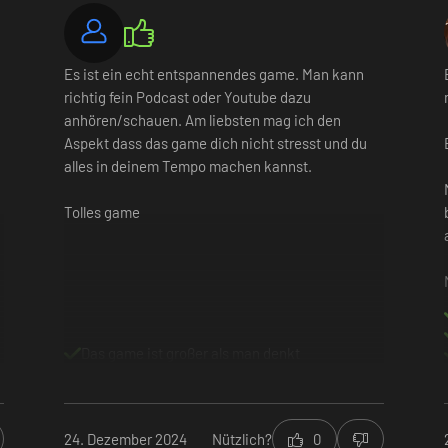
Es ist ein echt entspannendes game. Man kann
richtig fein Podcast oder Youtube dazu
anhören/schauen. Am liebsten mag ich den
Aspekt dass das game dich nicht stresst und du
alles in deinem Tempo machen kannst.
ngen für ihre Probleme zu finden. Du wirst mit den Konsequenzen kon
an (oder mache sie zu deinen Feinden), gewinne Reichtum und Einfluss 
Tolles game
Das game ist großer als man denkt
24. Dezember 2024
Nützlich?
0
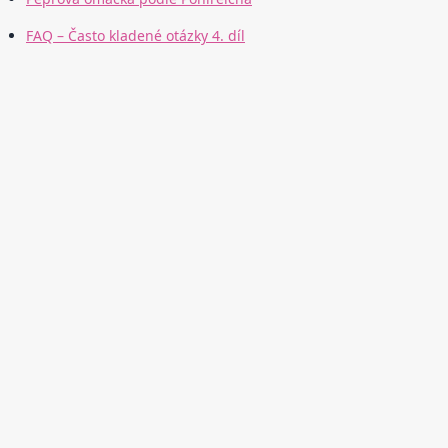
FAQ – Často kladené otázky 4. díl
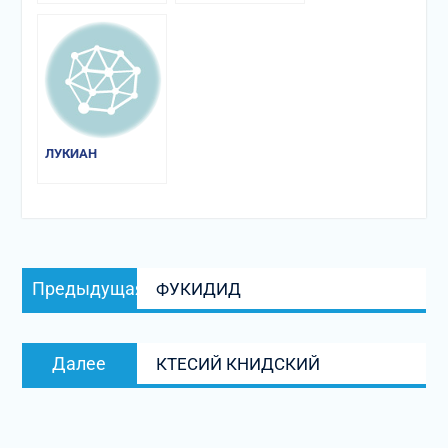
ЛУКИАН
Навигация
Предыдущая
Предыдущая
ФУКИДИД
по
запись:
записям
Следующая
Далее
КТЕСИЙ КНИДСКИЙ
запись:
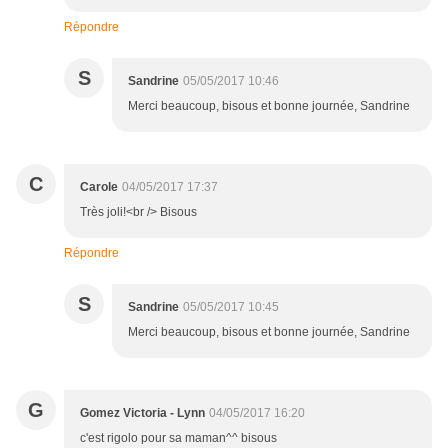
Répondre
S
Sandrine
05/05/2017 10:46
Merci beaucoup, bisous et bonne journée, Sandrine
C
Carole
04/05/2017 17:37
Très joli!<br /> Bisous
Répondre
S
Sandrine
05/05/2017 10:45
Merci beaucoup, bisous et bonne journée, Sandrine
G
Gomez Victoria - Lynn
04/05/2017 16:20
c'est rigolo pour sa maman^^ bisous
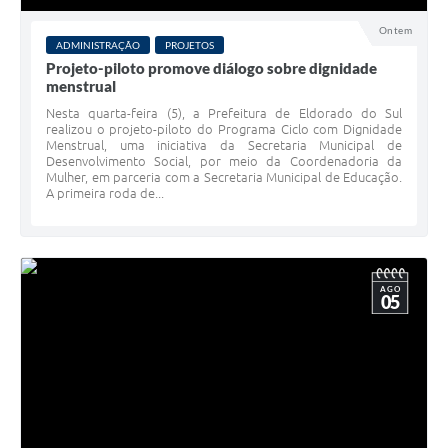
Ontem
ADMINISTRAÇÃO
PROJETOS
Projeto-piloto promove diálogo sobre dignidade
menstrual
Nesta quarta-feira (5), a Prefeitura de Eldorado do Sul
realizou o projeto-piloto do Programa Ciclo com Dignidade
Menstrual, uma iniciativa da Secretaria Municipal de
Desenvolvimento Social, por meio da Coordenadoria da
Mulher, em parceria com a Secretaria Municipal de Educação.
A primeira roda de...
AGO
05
============
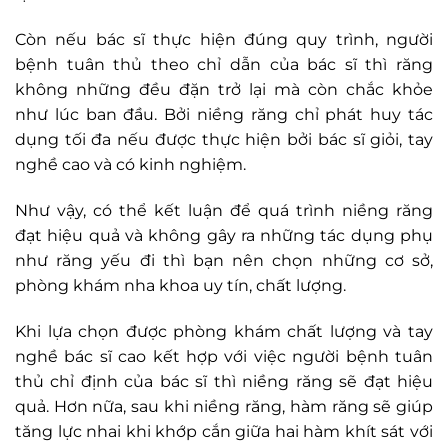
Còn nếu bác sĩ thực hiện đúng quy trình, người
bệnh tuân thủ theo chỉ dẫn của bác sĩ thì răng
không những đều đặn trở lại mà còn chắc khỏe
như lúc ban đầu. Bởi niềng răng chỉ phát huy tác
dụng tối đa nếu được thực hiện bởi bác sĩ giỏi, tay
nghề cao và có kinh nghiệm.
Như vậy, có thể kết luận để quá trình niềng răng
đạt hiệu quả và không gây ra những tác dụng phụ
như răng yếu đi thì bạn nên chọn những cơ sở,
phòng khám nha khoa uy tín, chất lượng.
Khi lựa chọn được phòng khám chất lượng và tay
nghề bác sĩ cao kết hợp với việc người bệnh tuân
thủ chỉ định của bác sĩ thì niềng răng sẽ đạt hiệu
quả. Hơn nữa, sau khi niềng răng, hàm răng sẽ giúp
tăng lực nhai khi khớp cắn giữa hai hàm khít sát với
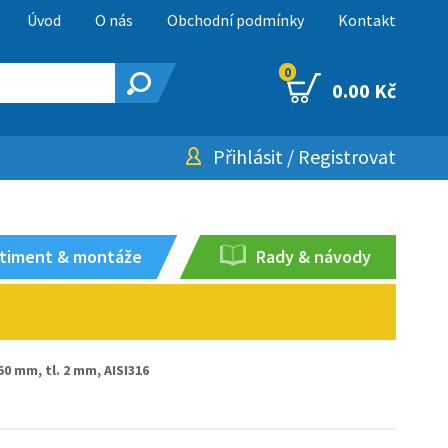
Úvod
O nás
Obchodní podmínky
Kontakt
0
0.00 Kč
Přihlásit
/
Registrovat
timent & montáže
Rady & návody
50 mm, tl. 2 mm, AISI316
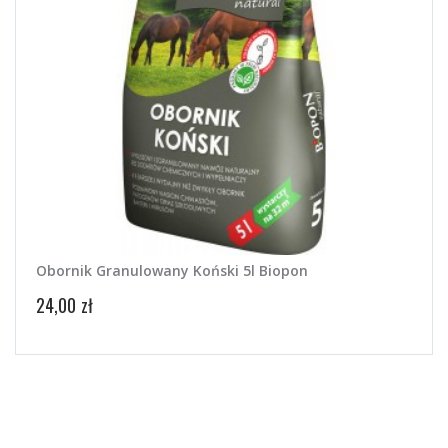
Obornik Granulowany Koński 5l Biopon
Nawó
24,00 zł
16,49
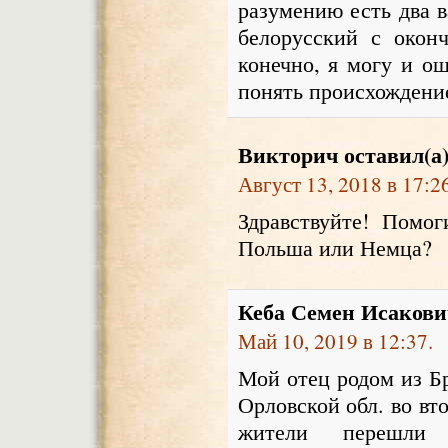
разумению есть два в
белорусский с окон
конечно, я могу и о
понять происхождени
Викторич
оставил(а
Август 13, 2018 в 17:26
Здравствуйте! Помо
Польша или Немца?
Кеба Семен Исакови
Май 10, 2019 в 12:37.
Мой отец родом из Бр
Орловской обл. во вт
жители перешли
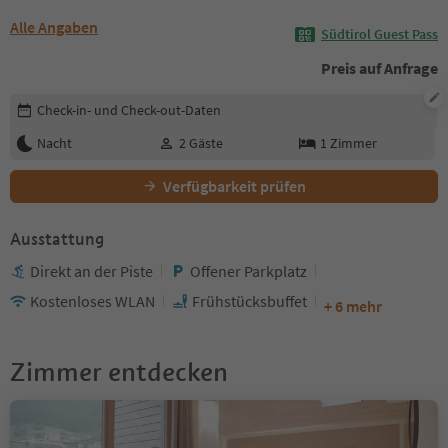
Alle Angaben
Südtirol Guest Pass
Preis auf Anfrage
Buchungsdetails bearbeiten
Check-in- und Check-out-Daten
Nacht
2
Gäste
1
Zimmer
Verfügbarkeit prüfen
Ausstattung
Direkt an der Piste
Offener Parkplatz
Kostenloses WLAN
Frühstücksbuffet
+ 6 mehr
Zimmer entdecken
============
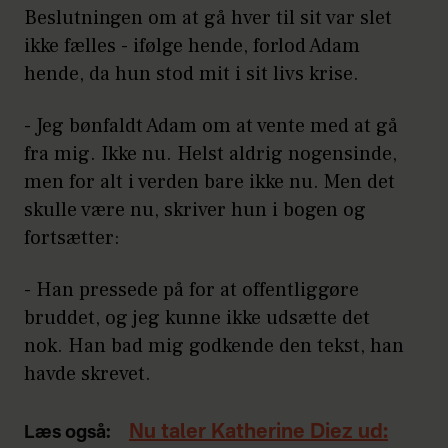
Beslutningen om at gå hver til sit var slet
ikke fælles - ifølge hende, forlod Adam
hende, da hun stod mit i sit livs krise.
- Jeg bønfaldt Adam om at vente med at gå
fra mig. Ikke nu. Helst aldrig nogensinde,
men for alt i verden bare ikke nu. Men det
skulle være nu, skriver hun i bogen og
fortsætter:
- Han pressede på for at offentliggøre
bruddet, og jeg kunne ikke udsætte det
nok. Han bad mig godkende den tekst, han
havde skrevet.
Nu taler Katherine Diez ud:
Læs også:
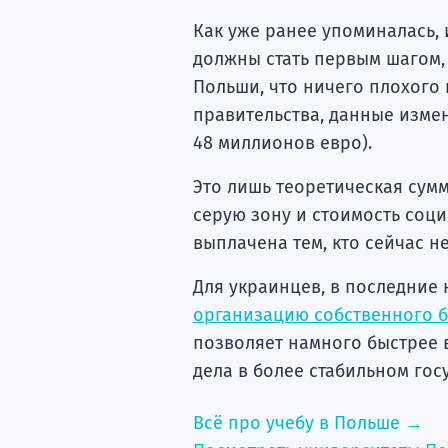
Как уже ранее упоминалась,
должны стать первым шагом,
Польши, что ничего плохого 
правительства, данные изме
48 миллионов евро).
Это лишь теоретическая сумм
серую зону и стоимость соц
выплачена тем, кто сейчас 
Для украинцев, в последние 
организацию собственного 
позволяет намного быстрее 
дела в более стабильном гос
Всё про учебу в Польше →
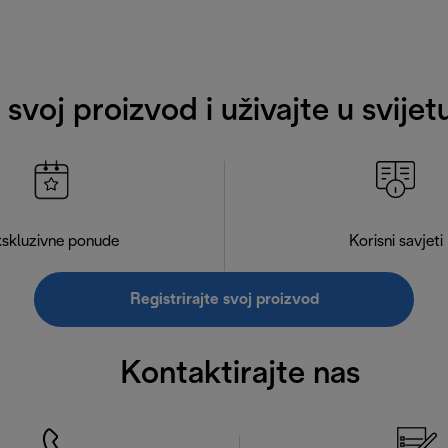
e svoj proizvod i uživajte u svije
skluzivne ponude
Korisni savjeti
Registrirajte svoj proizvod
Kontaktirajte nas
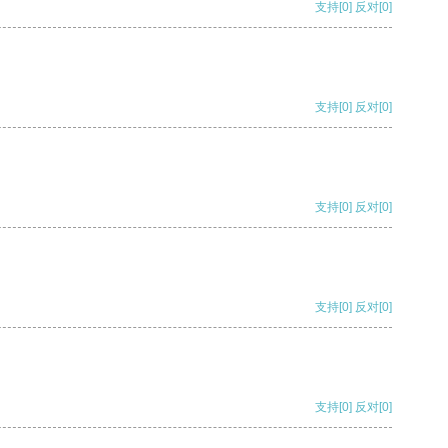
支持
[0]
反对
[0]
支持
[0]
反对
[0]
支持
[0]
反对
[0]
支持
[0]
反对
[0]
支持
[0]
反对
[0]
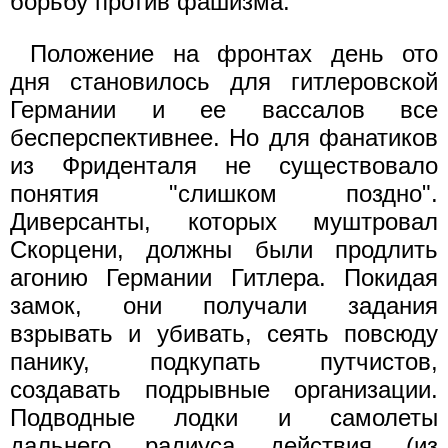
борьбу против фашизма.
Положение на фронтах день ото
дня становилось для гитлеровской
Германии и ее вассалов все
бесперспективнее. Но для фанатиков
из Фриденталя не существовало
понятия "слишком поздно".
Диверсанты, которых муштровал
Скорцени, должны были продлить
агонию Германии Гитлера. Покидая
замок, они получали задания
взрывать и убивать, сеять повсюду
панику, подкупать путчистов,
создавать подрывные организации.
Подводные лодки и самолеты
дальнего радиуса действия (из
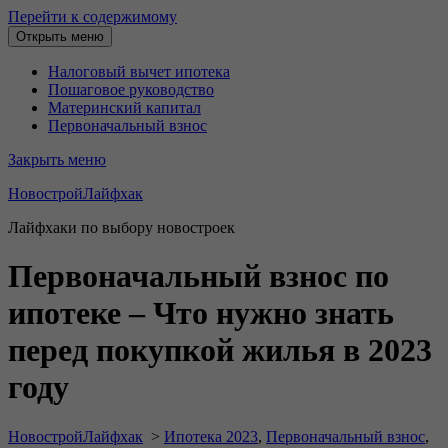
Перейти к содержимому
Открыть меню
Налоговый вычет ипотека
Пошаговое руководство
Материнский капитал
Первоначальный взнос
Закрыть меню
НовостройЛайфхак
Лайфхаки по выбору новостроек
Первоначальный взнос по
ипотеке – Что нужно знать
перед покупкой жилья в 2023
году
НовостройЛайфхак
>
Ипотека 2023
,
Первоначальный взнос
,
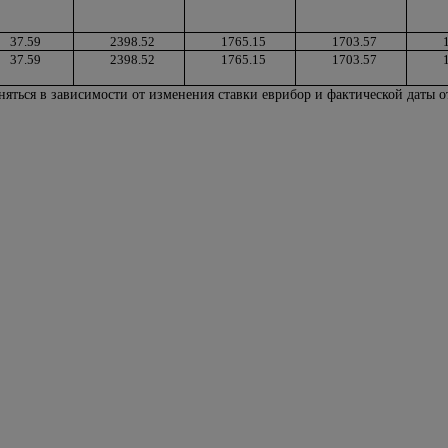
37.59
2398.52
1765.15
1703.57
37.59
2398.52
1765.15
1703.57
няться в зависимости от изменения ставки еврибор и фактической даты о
============
EXERCISE AIM → Set out the lines in the entries from the line containing "Es ist ein echt entspannendes game. Man kann" to the line containing "ngen für ihre", both included, as a numbered list with blank lines omitted. List only those lines.

ANSWER FOR THIS EXERCISE →
1. Es ist ein echt entspannendes game. Man kann
2. richtig fein Podcast oder Youtube dazu
3. anhören/schauen. Am liebsten mag ich den
4. Aspekt dass das game dich nicht stresst und du
5. alles in deinem Tempo machen kannst.
6. ngen für ihre Probleme zu finden. Du wirst mit den Konsequenzen kon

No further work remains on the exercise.